Scritto per Il Fatto Quotidiano del 13/05/2011
Dopo 11 giorni di silenzio e mistero, cosi’ fitti che neppure la Nato sapeva se Muammar Gheddafi fosse vivo o morto, il dittatore libico ricompare sulla tv di Stato in immagini quasi ieratiche per la loro fissita, mentre, in un hotel di Tripoli –quello, pare, dove vivono da mesi i giornalisti occidentali- incontra dei leader tribali: la scena è imbarazzata e senza spontaneità, in un ambiente non consono a riunioni del genere, che uno s’immagina piuttosto sotto la tenda.

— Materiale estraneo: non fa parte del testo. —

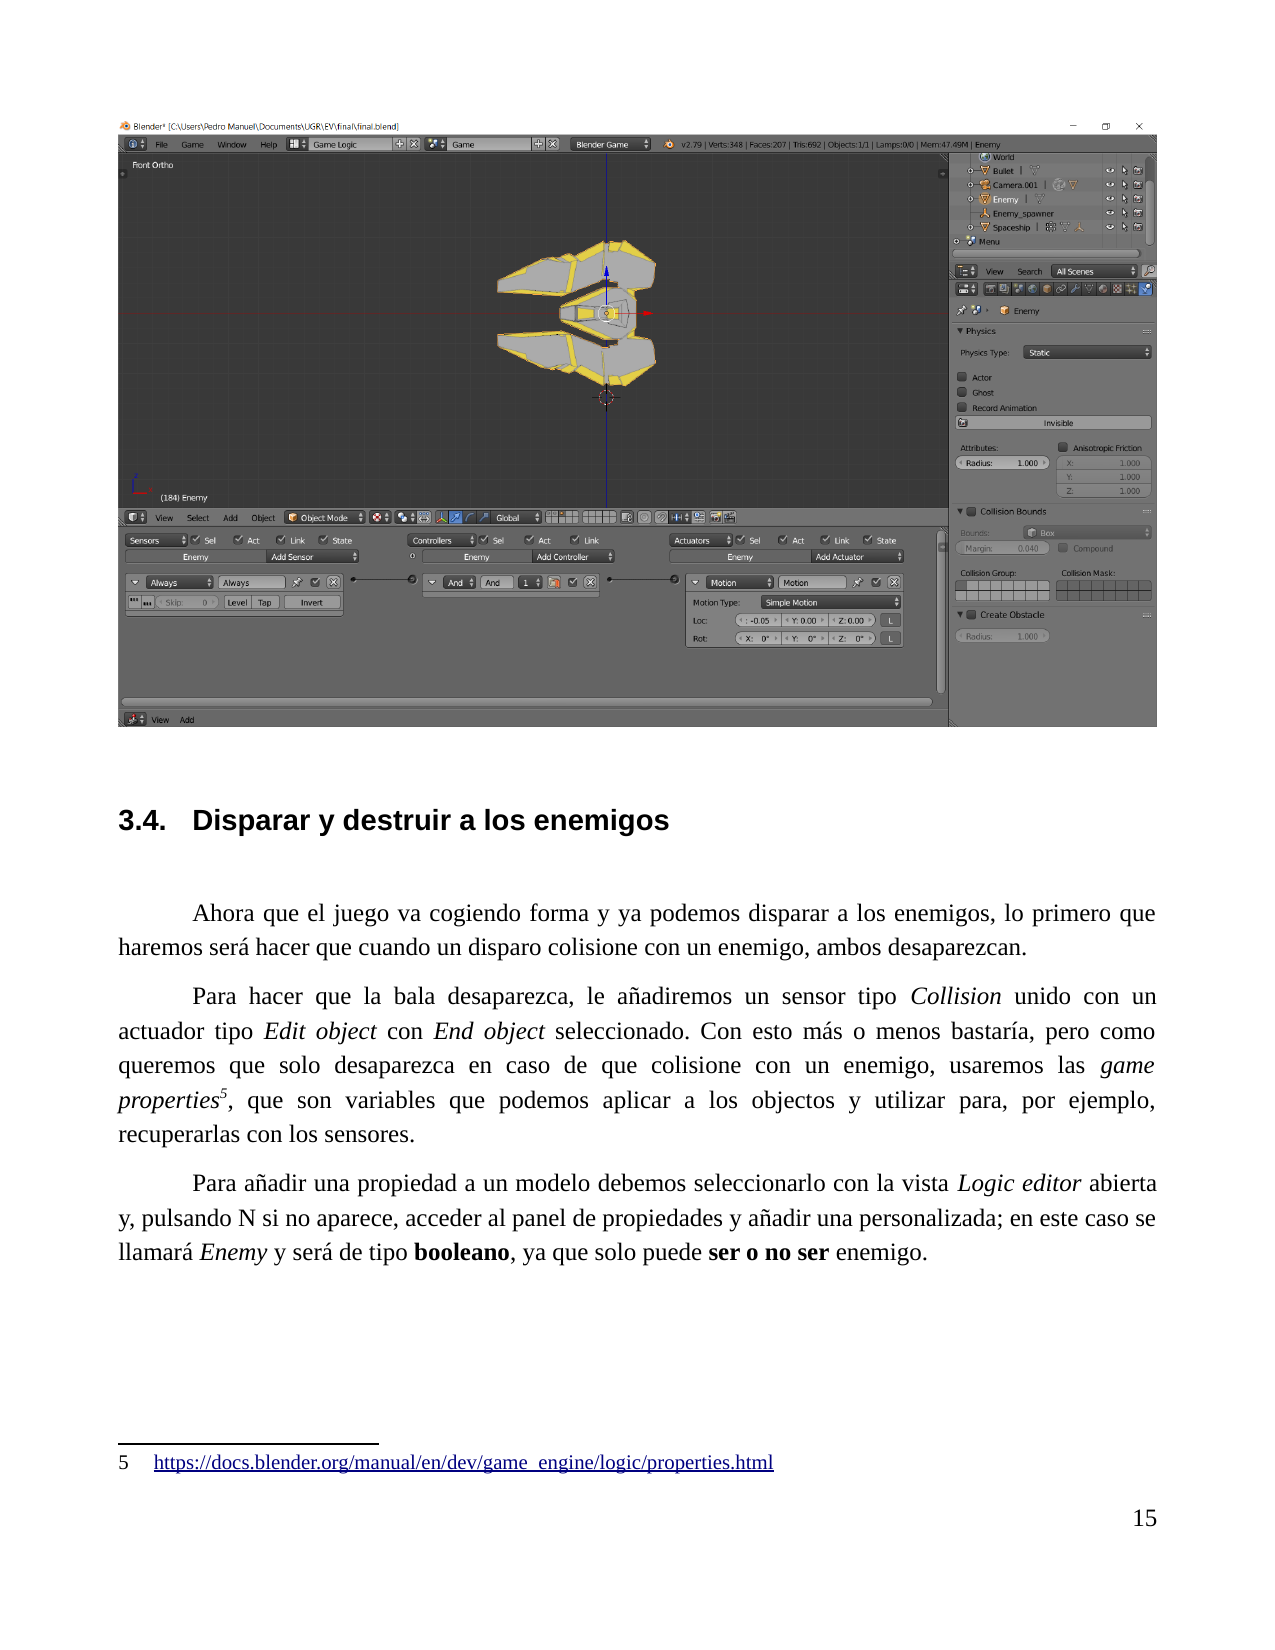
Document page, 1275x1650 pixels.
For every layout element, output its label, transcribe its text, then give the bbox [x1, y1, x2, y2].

text https://docs.blender.org/manual/en/dev/game_engine/logic/properties.html [118, 1449, 1157, 1474]
subtitle 3.4. Disparar y destruir a los enemigos [118, 803, 1157, 836]
text Ahora que el juego va cogiendo forma y ya podemos disparar a los enemigos, lo primero que haremos será hacer que cuando un disparo colisione con un enemigo, ambos desaparezcan. [118, 898, 1157, 961]
picture [118, 118, 1157, 727]
text Para hacer que la bala desaparezca, le añadiremos un sensor tipo Collision unido con un actuador tipo Edit object con End object seleccionado. Con esto más o menos bastaría, pero como queremos que solo desaparezca en caso de que colisione con un enemigo, usaremos las game properties, que son variables que podemos aplicar a los objectos y utilizar para, por ejemplo, recuperarlas con los sensores. [118, 981, 1157, 1148]
text Para añadir una propiedad a un modelo debemos seleccionarlo con la vista Logic editor abierta y, pulsando N si no aparece, acceder al panel de propiedades y añadir una personalizada; en este caso se llamará Enemy y será de tipo booleano, ya que solo puede ser o no ser enemigo. [118, 1168, 1157, 1266]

Dopo l’uccisione di Osama bin Laden e la ‘guerra dei video’ che ne è scaturita, manco delle immagini ti fidi più: lo spezzone televisivo suscita più dubbi che certezze, anche se l’immagine che compare su un maxi-schermo alle spalle del colonnello è datata e, quindi, avvalora la tesi del ‘ritorno’ del rais, avvolto nella consueta mantella marrone.
Ma la ‘prova’ non basta a fugare i sospetti : i giornalisti si stupiscono che Gheddafi sia arrivato nel loro hotel e che nessuno di loro se ne sia accorto –certo, non è entrato dalla porta principale-. E i dubbi sulla sorte del dittatore restano: fuggito?, ferito?, morto?, oppure vivo e vegeto, ma cauto negli spostamenti e nelle ‘comparsate’?
Del resto, la Nato prosegue la notte i suoi raid su Tripoli e i dintorni. Poche ore dopo la sortita televisiva, gli aerei alleati colpiscono di nuovo il bunker del colonnello, già attaccato à più riprese (qui mori’ un figlio del rais, che proprio da allora non s’era più fatto vedere). I funzionari libici che mostrano ai giornalisti la zona colpita, a Bab al-Aziziyah, dicono che tre persone sono rimaste uccise e almeno 25 ferite.
Intanto, i ribelli rifiutano la proposta dell’Onu di un ‘cessate-il-fuoco’ e avanzano oltre Misurata: si sentono forti, sono di nuovo all’offensiva, dopo avere riconquistato l’aeroporto della città martire, e progettano la marcia su Tripoli, che finora non gli è mai riuscita. Di Gheddafi, loro non si fidano; e alla sua morte non hanno mai creduto: lo davano per fuggito nel deserto, o all’estero, ancora prima del bombardamento del suo bunker.
E mentre gli insorti si preparano a celebrare il ‘giorno della rabbia’ il 17 maggio, esattamente a tre mesi dallo scoppio della rivolta, il capo del Consiglio nazionale transitorio di Bengasi Mahmud Jabril viene oggi ricevuto alla Casa Bianca dal consigliere per la sicurezza nazionale del presidente Barack Obama, Tom Donilon. E’ la prima visita di un leader Cnt a Washington, dopo che Jabril è già stato a Parigi, a Roma e in altre capitali europee e mediterranee. Gli Usa hanno finora considerato il Cnt un interlocutore affidabile ma non l’hanno ufficialmente riconosciuto, né ne hanno sposato la causa con la dedizione della Francia, la più vicina ai ribelli, e dell’Italia.
Ma, da Bengasi, arriva una notizia imbarazzante proprio per la Francia: un francese è stato ucciso in città "durante un controllo di polizia" e altri quattro francesi sono stati fermati. Chi erano e che ci facevano li’? Il riserbo è totale, ma, di recente, ex militari francesi erano stati notati a Bengasi alla ricerca di contratti nella sicurezza privata: mercenari, insomma, più che combattenti della libertà.